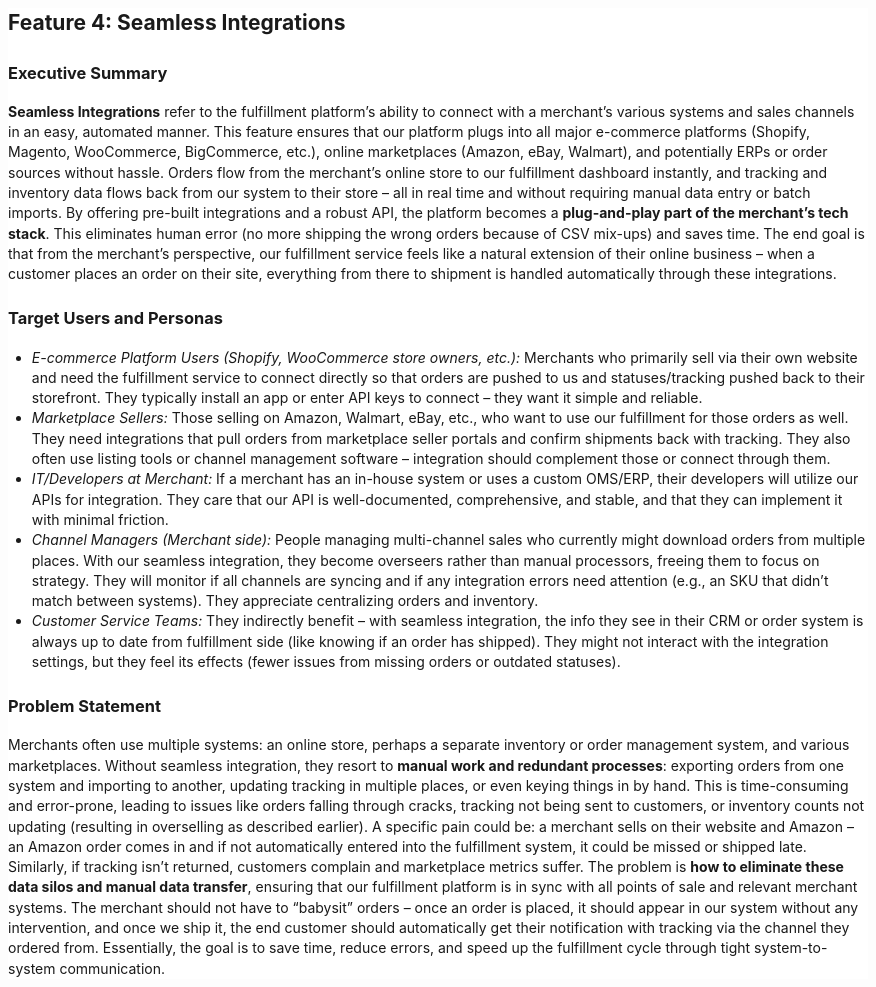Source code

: <div style="page-break-after: always;"></div>

## Feature 4: Seamless Integrations

### Executive Summary

**Seamless Integrations** refer to the fulfillment platform’s ability to connect with a merchant’s various systems and sales channels in an easy, automated manner. This feature ensures that our platform plugs into all major e-commerce platforms (Shopify, Magento, WooCommerce, BigCommerce, etc.), online marketplaces (Amazon, eBay, Walmart), and potentially ERPs or order sources without hassle. Orders flow from the merchant’s online store to our fulfillment dashboard instantly, and tracking and inventory data flows back from our system to their store – all in real time and without requiring manual data entry or batch imports. By offering pre-built integrations and a robust API, the platform becomes a **plug-and-play part of the merchant’s tech stack**. This eliminates human error (no more shipping the wrong orders because of CSV mix-ups) and saves time. The end goal is that from the merchant’s perspective, our fulfillment service feels like a natural extension of their online business – when a customer places an order on their site, everything from there to shipment is handled automatically through these integrations.

### Target Users and Personas

- _E-commerce Platform Users (Shopify, WooCommerce store owners, etc.):_ Merchants who primarily sell via their own website and need the fulfillment service to connect directly so that orders are pushed to us and statuses/tracking pushed back to their storefront. They typically install an app or enter API keys to connect – they want it simple and reliable.
- _Marketplace Sellers:_ Those selling on Amazon, Walmart, eBay, etc., who want to use our fulfillment for those orders as well. They need integrations that pull orders from marketplace seller portals and confirm shipments back with tracking. They also often use listing tools or channel management software – integration should complement those or connect through them.
- _IT/Developers at Merchant:_ If a merchant has an in-house system or uses a custom OMS/ERP, their developers will utilize our APIs for integration. They care that our API is well-documented, comprehensive, and stable, and that they can implement it with minimal friction.
- _Channel Managers (Merchant side):_ People managing multi-channel sales who currently might download orders from multiple places. With our seamless integration, they become overseers rather than manual processors, freeing them to focus on strategy. They will monitor if all channels are syncing and if any integration errors need attention (e.g., an SKU that didn’t match between systems). They appreciate centralizing orders and inventory.
- _Customer Service Teams:_ They indirectly benefit – with seamless integration, the info they see in their CRM or order system is always up to date from fulfillment side (like knowing if an order has shipped). They might not interact with the integration settings, but they feel its effects (fewer issues from missing orders or outdated statuses).

### Problem Statement

Merchants often use multiple systems: an online store, perhaps a separate inventory or order management system, and various marketplaces. Without seamless integration, they resort to **manual work and redundant processes**: exporting orders from one system and importing to another, updating tracking in multiple places, or even keying things in by hand. This is time-consuming and error-prone, leading to issues like orders falling through cracks, tracking not being sent to customers, or inventory counts not updating (resulting in overselling as described earlier). A specific pain could be: a merchant sells on their website and Amazon – an Amazon order comes in and if not automatically entered into the fulfillment system, it could be missed or shipped late. Similarly, if tracking isn’t returned, customers complain and marketplace metrics suffer. The problem is **how to eliminate these data silos and manual data transfer**, ensuring that our fulfillment platform is in sync with all points of sale and relevant merchant systems. The merchant should not have to “babysit” orders – once an order is placed, it should appear in our system without any intervention, and once we ship it, the end customer should automatically get their notification with tracking via the channel they ordered from. Essentially, the goal is to save time, reduce errors, and speed up the fulfillment cycle through tight system-to-system communication.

········

Nothing but an exact transcription of the material, without pictures, should be returned.

Source code

: <div style="page-break-after: always;"></div>

## Feature 4: Seamless Integrations

### Executive Summary

**Seamless Integrations** refer to the fulfillment platform’s ability to connect with a merchant’s various systems and sales channels in an easy, automated manner. This feature ensures that our platform plugs into all major e-commerce platforms (Shopify, Magento, WooCommerce, BigCommerce, etc.), online marketplaces (Amazon, eBay, Walmart), and potentially ERPs or order sources without hassle. Orders flow from the merchant’s online store to our fulfillment dashboard instantly, and tracking and inventory data flows back from our system to their store – all in real time and without requiring manual data entry or batch imports. By offering pre-built integrations and a robust API, the platform becomes a **plug-and-play part of the merchant’s tech stack**. This eliminates human error (no more shipping the wrong orders because of CSV mix-ups) and saves time. The end goal is that from the merchant’s perspective, our fulfillment service feels like a natural extension of their online business – when a customer places an order on their site, everything from there to shipment is handled automatically through these integrations.

### Target Users and Personas

- _E-commerce Platform Users (Shopify, WooCommerce store owners, etc.):_ Merchants who primarily sell via their own website and need the fulfillment service to connect directly so that orders are pushed to us and statuses/tracking pushed back to their storefront. They typically install an app or enter API keys to connect – they want it simple and reliable.
- _Marketplace Sellers:_ Those selling on Amazon, Walmart, eBay, etc., who want to use our fulfillment for those orders as well. They need integrations that pull orders from marketplace seller portals and confirm shipments back with tracking. They also often use listing tools or channel management software – integration should complement those or connect through them.
- _IT/Developers at Merchant:_ If a merchant has an in-house system or uses a custom OMS/ERP, their developers will utilize our APIs for integration. They care that our API is well-documented, comprehensive, and stable, and that they can implement it with minimal friction.
- _Channel Managers (Merchant side):_ People managing multi-channel sales who currently might download orders from multiple places. With our seamless integration, they become overseers rather than manual processors, freeing them to focus on strategy. They will monitor if all channels are syncing and if any integration errors need attention (e.g., an SKU that didn’t match between systems). They appreciate centralizing orders and inventory.
- _Customer Service Teams:_ They indirectly benefit – with seamless integration, the info they see in their CRM or order system is always up to date from fulfillment side (like knowing if an order has shipped). They might not interact with the integration settings, but they feel its effects (fewer issues from missing orders or outdated statuses).

### Problem Statement

Merchants often use multiple systems: an online store, perhaps a separate inventory or order management system, and various marketplaces. Without seamless integration, they resort to **manual work and redundant processes**: exporting orders from one system and importing to another, updating tracking in multiple places, or even keying things in by hand. This is time-consuming and error-prone, leading to issues like orders falling through cracks, tracking not being sent to customers, or inventory counts not updating (resulting in overselling as described earlier). A specific pain could be: a merchant sells on their website and Amazon – an Amazon order comes in and if not automatically entered into the fulfillment system, it could be missed or shipped late. Similarly, if tracking isn’t returned, customers complain and marketplace metrics suffer. The problem is **how to eliminate these data silos and manual data transfer**, ensuring that our fulfillment platform is in sync with all points of sale and relevant merchant systems. The merchant should not have to “babysit” orders – once an order is placed, it should appear in our system without any intervention, and once we ship it, the end customer should automatically get their notification with tracking via the channel they ordered from. Essentially, the goal is to save time, reduce errors, and speed up the fulfillment cycle through tight system-to-system communication.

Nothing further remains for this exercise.